* _Data for this exercise_:
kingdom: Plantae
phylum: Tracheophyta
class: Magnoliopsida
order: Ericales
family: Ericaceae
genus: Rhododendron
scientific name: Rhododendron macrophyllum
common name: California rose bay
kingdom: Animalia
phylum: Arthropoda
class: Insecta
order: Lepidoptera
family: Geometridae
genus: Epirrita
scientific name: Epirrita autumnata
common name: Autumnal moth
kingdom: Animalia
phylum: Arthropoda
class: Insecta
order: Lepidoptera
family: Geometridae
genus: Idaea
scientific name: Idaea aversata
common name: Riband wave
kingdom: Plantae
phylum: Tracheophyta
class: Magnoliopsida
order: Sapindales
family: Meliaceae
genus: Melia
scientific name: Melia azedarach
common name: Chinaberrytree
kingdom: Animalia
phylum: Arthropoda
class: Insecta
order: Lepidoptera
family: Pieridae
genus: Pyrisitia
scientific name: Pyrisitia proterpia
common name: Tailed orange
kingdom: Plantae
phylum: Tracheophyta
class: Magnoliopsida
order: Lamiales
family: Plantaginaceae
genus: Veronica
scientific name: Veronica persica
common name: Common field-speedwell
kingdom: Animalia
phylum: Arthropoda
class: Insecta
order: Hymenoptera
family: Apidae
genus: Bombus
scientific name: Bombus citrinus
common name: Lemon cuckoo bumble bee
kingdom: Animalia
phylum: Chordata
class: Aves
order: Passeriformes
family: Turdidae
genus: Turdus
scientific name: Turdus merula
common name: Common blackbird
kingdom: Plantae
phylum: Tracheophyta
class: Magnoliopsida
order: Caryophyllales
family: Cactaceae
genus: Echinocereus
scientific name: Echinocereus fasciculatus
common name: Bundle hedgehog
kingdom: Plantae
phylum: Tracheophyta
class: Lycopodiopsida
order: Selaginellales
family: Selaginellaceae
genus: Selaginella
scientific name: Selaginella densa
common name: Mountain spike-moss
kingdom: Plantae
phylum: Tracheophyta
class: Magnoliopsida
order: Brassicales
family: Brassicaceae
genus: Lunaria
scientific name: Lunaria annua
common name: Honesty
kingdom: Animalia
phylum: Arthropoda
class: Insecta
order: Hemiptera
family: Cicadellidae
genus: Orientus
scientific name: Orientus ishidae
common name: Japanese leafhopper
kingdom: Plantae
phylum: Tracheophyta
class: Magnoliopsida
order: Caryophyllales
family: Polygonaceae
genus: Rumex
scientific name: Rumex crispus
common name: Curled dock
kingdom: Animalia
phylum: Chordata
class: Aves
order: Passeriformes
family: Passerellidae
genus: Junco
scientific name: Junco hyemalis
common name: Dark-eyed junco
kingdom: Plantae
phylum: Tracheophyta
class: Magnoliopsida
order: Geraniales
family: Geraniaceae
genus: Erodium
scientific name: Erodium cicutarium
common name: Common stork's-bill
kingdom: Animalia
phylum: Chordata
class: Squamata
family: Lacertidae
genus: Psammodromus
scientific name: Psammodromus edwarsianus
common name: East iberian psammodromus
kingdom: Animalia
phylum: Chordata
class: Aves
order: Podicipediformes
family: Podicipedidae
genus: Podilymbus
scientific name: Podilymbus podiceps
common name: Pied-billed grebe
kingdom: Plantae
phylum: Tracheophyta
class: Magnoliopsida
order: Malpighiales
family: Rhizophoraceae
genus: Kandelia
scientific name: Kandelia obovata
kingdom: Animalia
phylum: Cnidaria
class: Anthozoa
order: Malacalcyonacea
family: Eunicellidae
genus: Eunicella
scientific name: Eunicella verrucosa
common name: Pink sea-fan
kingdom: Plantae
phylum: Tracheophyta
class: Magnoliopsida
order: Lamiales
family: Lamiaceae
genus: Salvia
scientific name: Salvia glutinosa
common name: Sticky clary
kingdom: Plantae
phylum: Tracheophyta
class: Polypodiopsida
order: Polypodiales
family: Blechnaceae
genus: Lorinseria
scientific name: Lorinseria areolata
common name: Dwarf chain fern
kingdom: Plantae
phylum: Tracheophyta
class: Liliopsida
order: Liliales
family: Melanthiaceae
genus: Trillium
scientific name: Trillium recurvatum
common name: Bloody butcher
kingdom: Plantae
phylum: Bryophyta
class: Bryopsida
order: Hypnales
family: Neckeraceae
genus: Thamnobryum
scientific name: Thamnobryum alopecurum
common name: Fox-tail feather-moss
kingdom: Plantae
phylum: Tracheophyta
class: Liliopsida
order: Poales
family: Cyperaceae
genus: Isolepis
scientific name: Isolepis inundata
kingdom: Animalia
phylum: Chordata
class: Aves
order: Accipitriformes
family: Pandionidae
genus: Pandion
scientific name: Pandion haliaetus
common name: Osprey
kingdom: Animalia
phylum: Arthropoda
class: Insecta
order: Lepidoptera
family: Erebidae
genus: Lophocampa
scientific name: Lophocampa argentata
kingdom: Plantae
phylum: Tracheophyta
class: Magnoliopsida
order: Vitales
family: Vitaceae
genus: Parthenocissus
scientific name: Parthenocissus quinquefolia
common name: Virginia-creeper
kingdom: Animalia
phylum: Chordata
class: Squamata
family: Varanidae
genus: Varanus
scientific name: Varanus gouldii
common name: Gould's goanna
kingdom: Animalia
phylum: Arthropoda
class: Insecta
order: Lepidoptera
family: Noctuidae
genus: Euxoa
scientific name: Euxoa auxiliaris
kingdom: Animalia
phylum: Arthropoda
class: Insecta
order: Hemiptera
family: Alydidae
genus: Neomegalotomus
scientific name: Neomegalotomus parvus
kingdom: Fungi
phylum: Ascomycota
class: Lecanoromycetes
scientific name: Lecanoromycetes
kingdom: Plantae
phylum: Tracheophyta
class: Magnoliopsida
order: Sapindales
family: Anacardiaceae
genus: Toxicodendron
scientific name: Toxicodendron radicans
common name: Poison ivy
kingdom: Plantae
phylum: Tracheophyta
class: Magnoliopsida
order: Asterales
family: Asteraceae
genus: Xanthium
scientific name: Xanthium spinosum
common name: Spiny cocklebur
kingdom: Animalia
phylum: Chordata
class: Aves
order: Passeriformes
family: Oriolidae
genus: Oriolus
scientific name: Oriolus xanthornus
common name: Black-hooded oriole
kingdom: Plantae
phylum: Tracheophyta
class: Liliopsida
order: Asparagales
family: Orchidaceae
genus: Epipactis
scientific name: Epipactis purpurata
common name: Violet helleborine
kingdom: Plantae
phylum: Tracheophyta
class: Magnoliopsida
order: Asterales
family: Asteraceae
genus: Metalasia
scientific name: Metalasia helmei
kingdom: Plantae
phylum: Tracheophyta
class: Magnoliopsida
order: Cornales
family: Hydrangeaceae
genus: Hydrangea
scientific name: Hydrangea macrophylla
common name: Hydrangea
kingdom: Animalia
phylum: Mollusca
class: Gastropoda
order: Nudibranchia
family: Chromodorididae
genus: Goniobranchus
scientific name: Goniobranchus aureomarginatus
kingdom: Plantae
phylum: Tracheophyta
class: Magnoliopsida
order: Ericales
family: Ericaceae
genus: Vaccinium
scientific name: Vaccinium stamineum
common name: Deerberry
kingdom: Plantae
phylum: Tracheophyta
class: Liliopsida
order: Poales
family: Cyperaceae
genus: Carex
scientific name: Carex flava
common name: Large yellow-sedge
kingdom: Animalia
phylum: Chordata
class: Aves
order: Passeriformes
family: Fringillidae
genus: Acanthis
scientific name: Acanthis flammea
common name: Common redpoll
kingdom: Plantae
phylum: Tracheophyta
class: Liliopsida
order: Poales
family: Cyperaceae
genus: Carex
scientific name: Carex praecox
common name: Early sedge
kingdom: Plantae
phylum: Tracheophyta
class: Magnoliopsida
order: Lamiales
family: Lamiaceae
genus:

* _Set problem_: Reproduce every line of the material above, character for character and in the same order.

* _Result for this exercise_:
kingdom: Plantae
phylum: Tracheophyta
class: Magnoliopsida
order: Ericales
family: Ericaceae
genus: Rhododendron
scientific name: Rhododendron macrophyllum
common name: California rose bay
kingdom: Animalia
phylum: Arthropoda
class: Insecta
order: Lepidoptera
family: Geometridae
genus: Epirrita
scientific name: Epirrita autumnata
common name: Autumnal moth
kingdom: Animalia
phylum: Arthropoda
class: Insecta
order: Lepidoptera
family: Geometridae
genus: Idaea
scientific name: Idaea aversata
common name: Riband wave
kingdom: Plantae
phylum: Tracheophyta
class: Magnoliopsida
order: Sapindales
family: Meliaceae
genus: Melia
scientific name: Melia azedarach
common name: Chinaberrytree
kingdom: Animalia
phylum: Arthropoda
class: Insecta
order: Lepidoptera
family: Pieridae
genus: Pyrisitia
scientific name: Pyrisitia proterpia
common name: Tailed orange
kingdom: Plantae
phylum: Tracheophyta
class: Magnoliopsida
order: Lamiales
family: Plantaginaceae
genus: Veronica
scientific name: Veronica persica
common name: Common field-speedwell
kingdom: Animalia
phylum: Arthropoda
class: Insecta
order: Hymenoptera
family: Apidae
genus: Bombus
scientific name: Bombus citrinus
common name: Lemon cuckoo bumble bee
kingdom: Animalia
phylum: Chordata
class: Aves
order: Passeriformes
family: Turdidae
genus: Turdus
scientific name: Turdus merula
common name: Common blackbird
kingdom: Plantae
phylum: Tracheophyta
class: Magnoliopsida
order: Caryophyllales
family: Cactaceae
genus: Echinocereus
scientific name: Echinocereus fasciculatus
common name: Bundle hedgehog
kingdom: Plantae
phylum: Tracheophyta
class: Lycopodiopsida
order: Selaginellales
family: Selaginellaceae
genus: Selaginella
scientific name: Selaginella densa
common name: Mountain spike-moss
kingdom: Plantae
phylum: Tracheophyta
class: Magnoliopsida
order: Brassicales
family: Brassicaceae
genus: Lunaria
scientific name: Lunaria annua
common name: Honesty
kingdom: Animalia
phylum: Arthropoda
class: Insecta
order: Hemiptera
family: Cicadellidae
genus: Orientus
scientific name: Orientus ishidae
common name: Japanese leafhopper
kingdom: Plantae
phylum: Tracheophyta
class: Magnoliopsida
order: Caryophyllales
family: Polygonaceae
genus: Rumex
scientific name: Rumex crispus
common name: Curled dock
kingdom: Animalia
phylum: Chordata
class: Aves
order: Passeriformes
family: Passerellidae
genus: Junco
scientific name: Junco hyemalis
common name: Dark-eyed junco
kingdom: Plantae
phylum: Tracheophyta
class: Magnoliopsida
order: Geraniales
family: Geraniaceae
genus: Erodium
scientific name: Erodium cicutarium
common name: Common stork's-bill
kingdom: Animalia
phylum: Chordata
class: Squamata
family: Lacertidae
genus: Psammodromus
scientific name: Psammodromus edwarsianus
common name: East iberian psammodromus
kingdom: Animalia
phylum: Chordata
class: Aves
order: Podicipediformes
family: Podicipedidae
genus: Podilymbus
scientific name: Podilymbus podiceps
common name: Pied-billed grebe
kingdom: Plantae
phylum: Tracheophyta
class: Magnoliopsida
order: Malpighiales
family: Rhizophoraceae
genus: Kandelia
scientific name: Kandelia obovata
kingdom: Animalia
phylum: Cnidaria
class: Anthozoa
order: Malacalcyonacea
family: Eunicellidae
genus: Eunicella
scientific name: Eunicella verrucosa
common name: Pink sea-fan
kingdom: Plantae
phylum: Tracheophyta
class: Magnoliopsida
order: Lamiales
family: Lamiaceae
genus: Salvia
scientific name: Salvia glutinosa
common name: Sticky clary
kingdom: Plantae
phylum: Tracheophyta
class: Polypodiopsida
order: Polypodiales
family: Blechnaceae
genus: Lorinseria
scientific name: Lorinseria areolata
common name: Dwarf chain fern
kingdom: Plantae
phylum: Tracheophyta
class: Liliopsida
order: Liliales
family: Melanthiaceae
genus: Trillium
scientific name: Trillium recurvatum
common name: Bloody butcher
kingdom: Plantae
phylum: Bryophyta
class: Bryopsida
order: Hypnales
family: Neckeraceae
genus: Thamnobryum
scientific name: Thamnobryum alopecurum
common name: Fox-tail feather-moss
kingdom: Plantae
phylum: Tracheophyta
class: Liliopsida
order: Poales
family: Cyperaceae
genus: Isolepis
scientific name: Isolepis inundata
kingdom: Animalia
phylum: Chordata
class: Aves
order: Accipitriformes
family: Pandionidae
genus: Pandion
scientific name: Pandion haliaetus
common name: Osprey
kingdom: Animalia
phylum: Arthropoda
class: Insecta
order: Lepidoptera
family: Erebidae
genus: Lophocampa
scientific name: Lophocampa argentata
kingdom: Plantae
phylum: Tracheophyta
class: Magnoliopsida
order: Vitales
family: Vitaceae
genus: Parthenocissus
scientific name: Parthenocissus quinquefolia
common name: Virginia-creeper
kingdom: Animalia
phylum: Chordata
class: Squamata
family: Varanidae
genus: Varanus
scientific name: Varanus gouldii
common name: Gould's goanna
kingdom: Animalia
phylum: Arthropoda
class: Insecta
order: Lepidoptera
family: Noctuidae
genus: Euxoa
scientific name: Euxoa auxiliaris
kingdom: Animalia
phylum: Arthropoda
class: Insecta
order: Hemiptera
family: Alydidae
genus: Neomegalotomus
scientific name: Neomegalotomus parvus
kingdom: Fungi
phylum: Ascomycota
class: Lecanoromycetes
scientific name: Lecanoromycetes
kingdom: Plantae
phylum: Tracheophyta
class: Magnoliopsida
order: Sapindales
family: Anacardiaceae
genus: Toxicodendron
scientific name: Toxicodendron radicans
common name: Poison ivy
kingdom: Plantae
phylum: Tracheophyta
class: Magnoliopsida
order: Asterales
family: Asteraceae
genus: Xanthium
scientific name: Xanthium spinosum
common name: Spiny cocklebur
kingdom: Animalia
phylum: Chordata
class: Aves
order: Passeriformes
family: Oriolidae
genus: Oriolus
scientific name: Oriolus xanthornus
common name: Black-hooded oriole
kingdom: Plantae
phylum: Tracheophyta
class: Liliopsida
order: Asparagales
family: Orchidaceae
genus: Epipactis
scientific name: Epipactis purpurata
common name: Violet helleborine
kingdom: Plantae
phylum: Tracheophyta
class: Magnoliopsida
order: Asterales
family: Asteraceae
genus: Metalasia
scientific name: Metalasia helmei
kingdom: Plantae
phylum: Tracheophyta
class: Magnoliopsida
order: Cornales
family: Hydrangeaceae
genus: Hydrangea
scientific name: Hydrangea macrophylla
common name: Hydrangea
kingdom: Animalia
phylum: Mollusca
class: Gastropoda
order: Nudibranchia
family: Chromodorididae
genus: Goniobranchus
scientific name: Goniobranchus aureomarginatus
kingdom: Plantae
phylum: Tracheophyta
class: Magnoliopsida
order: Ericales
family: Ericaceae
genus: Vaccinium
scientific name: Vaccinium stamineum
common name: Deerberry
kingdom: Plantae
phylum: Tracheophyta
class: Liliopsida
order: Poales
family: Cyperaceae
genus: Carex
scientific name: Carex flava
common name: Large yellow-sedge
kingdom: Animalia
phylum: Chordata
class: Aves
order: Passeriformes
family: Fringillidae
genus: Acanthis
scientific name: Acanthis flammea
common name: Common redpoll
kingdom: Plantae
phylum: Tracheophyta
class: Liliopsida
order: Poales
family: Cyperaceae
genus: Carex
scientific name: Carex praecox
common name: Early sedge
kingdom: Plantae
phylum: Tracheophyta
class: Magnoliopsida
order: Lamiales
family: Lamiaceae
genus:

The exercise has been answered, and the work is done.